**DATASET CONTENT:**

━━━

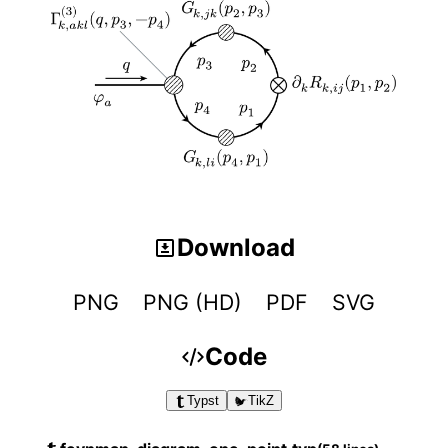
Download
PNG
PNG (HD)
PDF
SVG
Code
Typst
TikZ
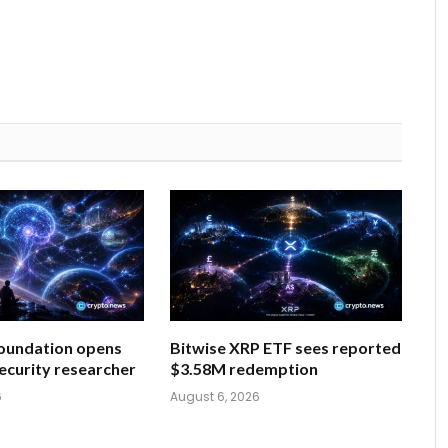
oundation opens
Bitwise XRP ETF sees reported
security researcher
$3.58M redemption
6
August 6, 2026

━━━

**WHAT TO WORK ON:**
Omit every picture, and otherwise quote the entries exactly.

**ANSWER FOR THIS EXERCISE:**
Download
PNG
PNG (HD)
PDF
SVG
Code
Typst
TikZ
oundation opens
Bitwise XRP ETF sees reported
security researcher
$3.58M redemption
6
August 6, 2026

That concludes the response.